Records contained in a dataset:
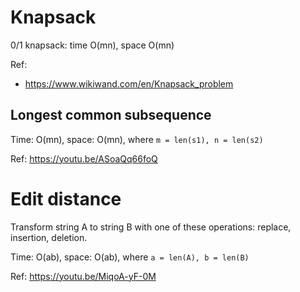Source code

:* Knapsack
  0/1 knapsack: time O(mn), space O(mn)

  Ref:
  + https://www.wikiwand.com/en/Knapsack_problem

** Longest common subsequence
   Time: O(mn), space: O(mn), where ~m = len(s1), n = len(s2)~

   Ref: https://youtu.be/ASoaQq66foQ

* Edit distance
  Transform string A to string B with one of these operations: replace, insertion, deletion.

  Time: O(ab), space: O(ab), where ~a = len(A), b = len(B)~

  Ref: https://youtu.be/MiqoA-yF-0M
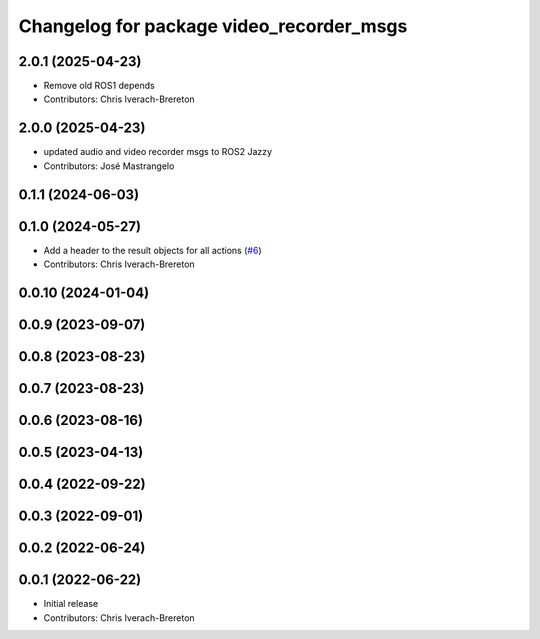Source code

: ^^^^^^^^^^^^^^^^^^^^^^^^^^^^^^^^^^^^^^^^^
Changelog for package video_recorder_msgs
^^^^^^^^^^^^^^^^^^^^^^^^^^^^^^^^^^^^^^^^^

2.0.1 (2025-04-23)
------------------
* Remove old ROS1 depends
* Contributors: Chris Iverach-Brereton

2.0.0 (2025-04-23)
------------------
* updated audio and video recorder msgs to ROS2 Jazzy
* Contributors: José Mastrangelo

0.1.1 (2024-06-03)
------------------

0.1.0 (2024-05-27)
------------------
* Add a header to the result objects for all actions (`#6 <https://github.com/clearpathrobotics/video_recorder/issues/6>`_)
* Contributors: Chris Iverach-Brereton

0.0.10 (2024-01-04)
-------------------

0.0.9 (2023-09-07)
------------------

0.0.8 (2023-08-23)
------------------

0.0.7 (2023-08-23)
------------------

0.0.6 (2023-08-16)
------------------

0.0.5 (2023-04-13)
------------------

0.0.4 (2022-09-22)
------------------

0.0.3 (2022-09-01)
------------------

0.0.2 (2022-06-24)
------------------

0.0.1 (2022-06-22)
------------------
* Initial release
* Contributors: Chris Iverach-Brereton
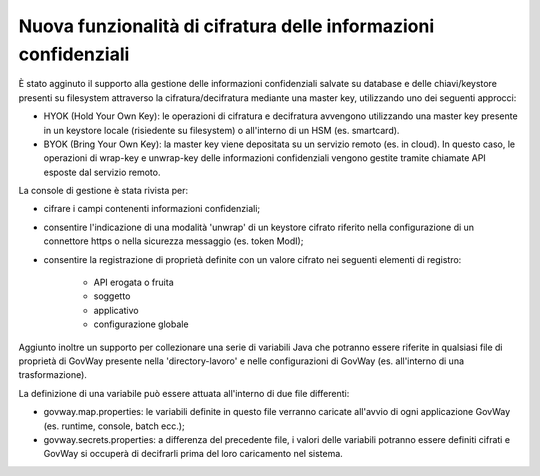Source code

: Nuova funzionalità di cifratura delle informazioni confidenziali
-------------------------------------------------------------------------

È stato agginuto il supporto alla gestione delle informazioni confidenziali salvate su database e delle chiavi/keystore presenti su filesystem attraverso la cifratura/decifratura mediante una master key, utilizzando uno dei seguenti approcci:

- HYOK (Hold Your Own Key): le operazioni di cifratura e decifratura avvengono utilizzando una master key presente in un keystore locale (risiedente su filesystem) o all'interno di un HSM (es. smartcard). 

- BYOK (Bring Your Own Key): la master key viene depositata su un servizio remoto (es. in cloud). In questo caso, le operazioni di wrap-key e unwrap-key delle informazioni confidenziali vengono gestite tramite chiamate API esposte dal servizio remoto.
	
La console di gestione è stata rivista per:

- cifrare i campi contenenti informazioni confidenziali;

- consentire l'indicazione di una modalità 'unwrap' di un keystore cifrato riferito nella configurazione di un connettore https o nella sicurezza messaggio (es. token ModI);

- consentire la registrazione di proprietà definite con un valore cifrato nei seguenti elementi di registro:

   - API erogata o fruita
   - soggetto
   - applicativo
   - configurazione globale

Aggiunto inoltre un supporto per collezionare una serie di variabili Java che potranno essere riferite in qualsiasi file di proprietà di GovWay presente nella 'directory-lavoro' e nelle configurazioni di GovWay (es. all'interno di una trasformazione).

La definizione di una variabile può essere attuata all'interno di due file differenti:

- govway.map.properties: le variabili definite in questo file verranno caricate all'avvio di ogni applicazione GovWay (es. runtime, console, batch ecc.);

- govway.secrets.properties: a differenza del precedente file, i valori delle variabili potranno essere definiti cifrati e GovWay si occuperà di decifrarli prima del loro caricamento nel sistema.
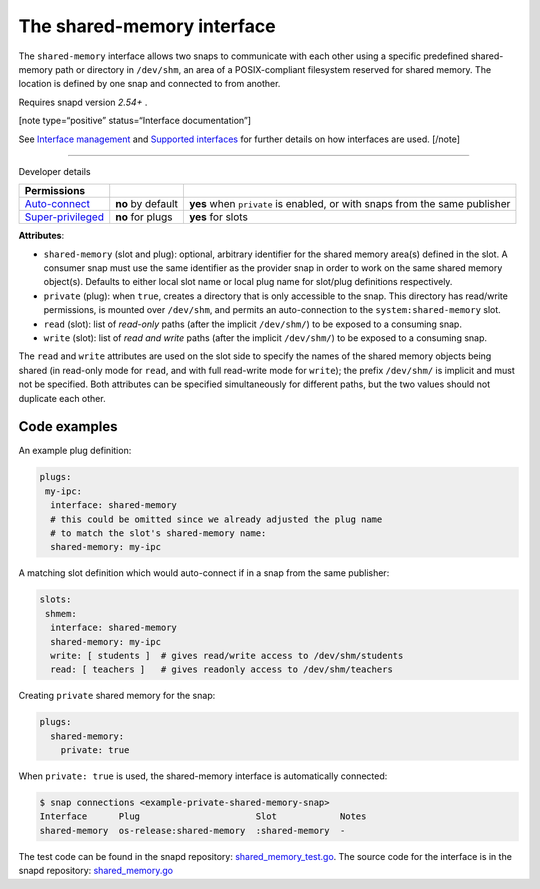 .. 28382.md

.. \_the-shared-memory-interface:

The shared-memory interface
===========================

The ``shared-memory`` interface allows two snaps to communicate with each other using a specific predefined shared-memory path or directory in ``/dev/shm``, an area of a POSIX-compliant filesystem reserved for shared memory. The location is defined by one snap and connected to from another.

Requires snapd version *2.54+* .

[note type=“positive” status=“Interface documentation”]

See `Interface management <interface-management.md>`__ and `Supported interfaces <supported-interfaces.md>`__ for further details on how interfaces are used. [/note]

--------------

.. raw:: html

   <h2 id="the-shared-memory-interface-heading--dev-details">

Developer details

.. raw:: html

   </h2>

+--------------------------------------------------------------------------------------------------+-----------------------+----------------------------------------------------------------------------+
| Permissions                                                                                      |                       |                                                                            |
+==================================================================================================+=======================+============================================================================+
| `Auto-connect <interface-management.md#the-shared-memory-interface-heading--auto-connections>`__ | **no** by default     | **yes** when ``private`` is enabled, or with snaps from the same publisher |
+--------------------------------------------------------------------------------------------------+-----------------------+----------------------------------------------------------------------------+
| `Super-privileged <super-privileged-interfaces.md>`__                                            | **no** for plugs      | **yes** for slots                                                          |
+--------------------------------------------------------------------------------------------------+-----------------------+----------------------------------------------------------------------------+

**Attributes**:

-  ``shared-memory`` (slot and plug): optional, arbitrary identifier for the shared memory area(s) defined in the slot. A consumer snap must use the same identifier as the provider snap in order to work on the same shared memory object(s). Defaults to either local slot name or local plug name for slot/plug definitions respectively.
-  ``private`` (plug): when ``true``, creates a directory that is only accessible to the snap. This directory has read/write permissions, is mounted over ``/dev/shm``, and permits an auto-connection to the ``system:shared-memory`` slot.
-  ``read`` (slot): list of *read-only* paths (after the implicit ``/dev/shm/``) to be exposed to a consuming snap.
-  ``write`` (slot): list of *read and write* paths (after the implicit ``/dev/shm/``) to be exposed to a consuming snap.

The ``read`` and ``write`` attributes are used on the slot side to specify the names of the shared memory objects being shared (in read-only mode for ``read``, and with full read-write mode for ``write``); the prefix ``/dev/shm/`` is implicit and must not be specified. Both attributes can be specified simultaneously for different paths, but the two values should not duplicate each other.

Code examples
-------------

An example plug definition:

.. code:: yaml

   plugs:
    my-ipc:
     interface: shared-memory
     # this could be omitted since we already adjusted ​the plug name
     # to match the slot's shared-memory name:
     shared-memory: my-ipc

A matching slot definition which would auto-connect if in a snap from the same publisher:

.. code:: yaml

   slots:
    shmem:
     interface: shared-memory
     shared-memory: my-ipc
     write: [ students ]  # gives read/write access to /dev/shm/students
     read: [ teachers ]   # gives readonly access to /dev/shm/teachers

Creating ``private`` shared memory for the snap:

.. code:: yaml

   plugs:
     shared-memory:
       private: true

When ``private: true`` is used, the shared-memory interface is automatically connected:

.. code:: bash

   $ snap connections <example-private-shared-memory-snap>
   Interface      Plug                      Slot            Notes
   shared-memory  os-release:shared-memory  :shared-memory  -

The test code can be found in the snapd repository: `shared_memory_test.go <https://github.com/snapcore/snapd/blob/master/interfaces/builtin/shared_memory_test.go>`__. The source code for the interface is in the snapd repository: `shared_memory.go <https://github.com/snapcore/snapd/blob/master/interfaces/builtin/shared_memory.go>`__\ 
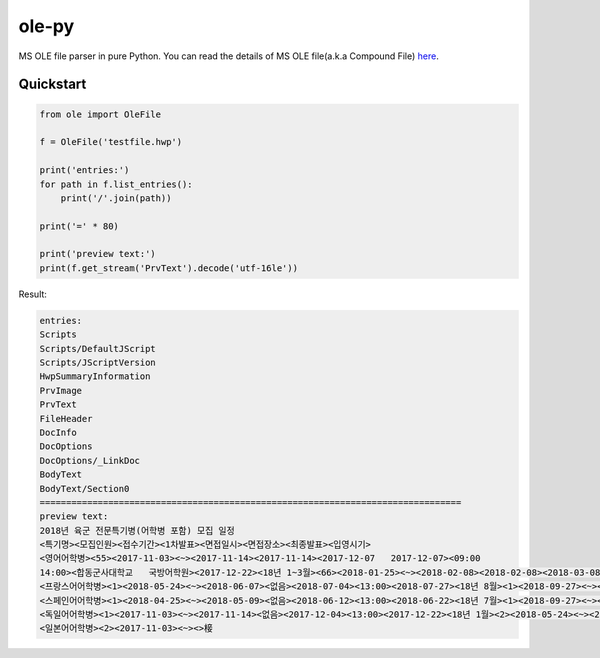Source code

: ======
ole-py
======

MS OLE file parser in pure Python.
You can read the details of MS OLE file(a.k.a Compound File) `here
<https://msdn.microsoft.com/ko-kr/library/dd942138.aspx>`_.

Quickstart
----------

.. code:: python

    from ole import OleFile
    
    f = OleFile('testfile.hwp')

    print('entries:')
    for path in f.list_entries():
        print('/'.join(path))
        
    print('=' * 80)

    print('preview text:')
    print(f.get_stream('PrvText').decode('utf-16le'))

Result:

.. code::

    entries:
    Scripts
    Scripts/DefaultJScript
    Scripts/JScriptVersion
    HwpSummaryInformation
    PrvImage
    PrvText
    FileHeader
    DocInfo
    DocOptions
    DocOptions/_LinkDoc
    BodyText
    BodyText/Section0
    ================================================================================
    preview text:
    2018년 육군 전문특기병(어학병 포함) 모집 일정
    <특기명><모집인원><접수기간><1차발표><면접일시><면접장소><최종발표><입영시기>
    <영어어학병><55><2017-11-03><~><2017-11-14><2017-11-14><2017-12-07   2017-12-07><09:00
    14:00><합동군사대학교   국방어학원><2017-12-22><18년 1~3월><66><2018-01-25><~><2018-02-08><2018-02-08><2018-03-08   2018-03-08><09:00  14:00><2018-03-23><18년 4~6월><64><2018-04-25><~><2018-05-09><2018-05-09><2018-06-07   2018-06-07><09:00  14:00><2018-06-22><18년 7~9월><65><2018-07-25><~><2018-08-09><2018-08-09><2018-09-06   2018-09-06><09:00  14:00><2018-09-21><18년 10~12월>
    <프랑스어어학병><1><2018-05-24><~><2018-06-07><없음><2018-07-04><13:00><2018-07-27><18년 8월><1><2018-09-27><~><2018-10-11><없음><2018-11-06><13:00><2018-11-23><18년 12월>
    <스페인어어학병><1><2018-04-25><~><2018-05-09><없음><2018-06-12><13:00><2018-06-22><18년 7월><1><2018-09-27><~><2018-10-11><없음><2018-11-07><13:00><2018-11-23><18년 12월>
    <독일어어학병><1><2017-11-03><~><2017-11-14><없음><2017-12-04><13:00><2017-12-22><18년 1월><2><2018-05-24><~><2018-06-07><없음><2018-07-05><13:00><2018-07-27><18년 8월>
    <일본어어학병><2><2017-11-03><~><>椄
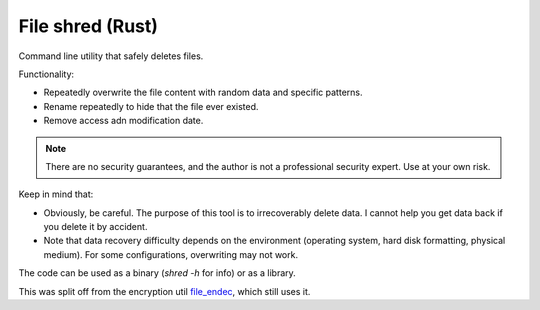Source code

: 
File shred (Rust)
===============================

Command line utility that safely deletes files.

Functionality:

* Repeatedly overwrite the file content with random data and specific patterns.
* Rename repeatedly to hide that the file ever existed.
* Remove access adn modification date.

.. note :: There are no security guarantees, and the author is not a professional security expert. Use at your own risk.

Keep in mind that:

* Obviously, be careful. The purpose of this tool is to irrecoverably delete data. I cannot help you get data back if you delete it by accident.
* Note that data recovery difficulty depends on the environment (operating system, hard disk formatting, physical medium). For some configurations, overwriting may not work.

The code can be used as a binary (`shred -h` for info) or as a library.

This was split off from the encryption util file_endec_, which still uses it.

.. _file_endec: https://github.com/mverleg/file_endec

> **Work item**
Reply with a lone number, the count of lines in the data that include the string "questo".

> **Final answer**
2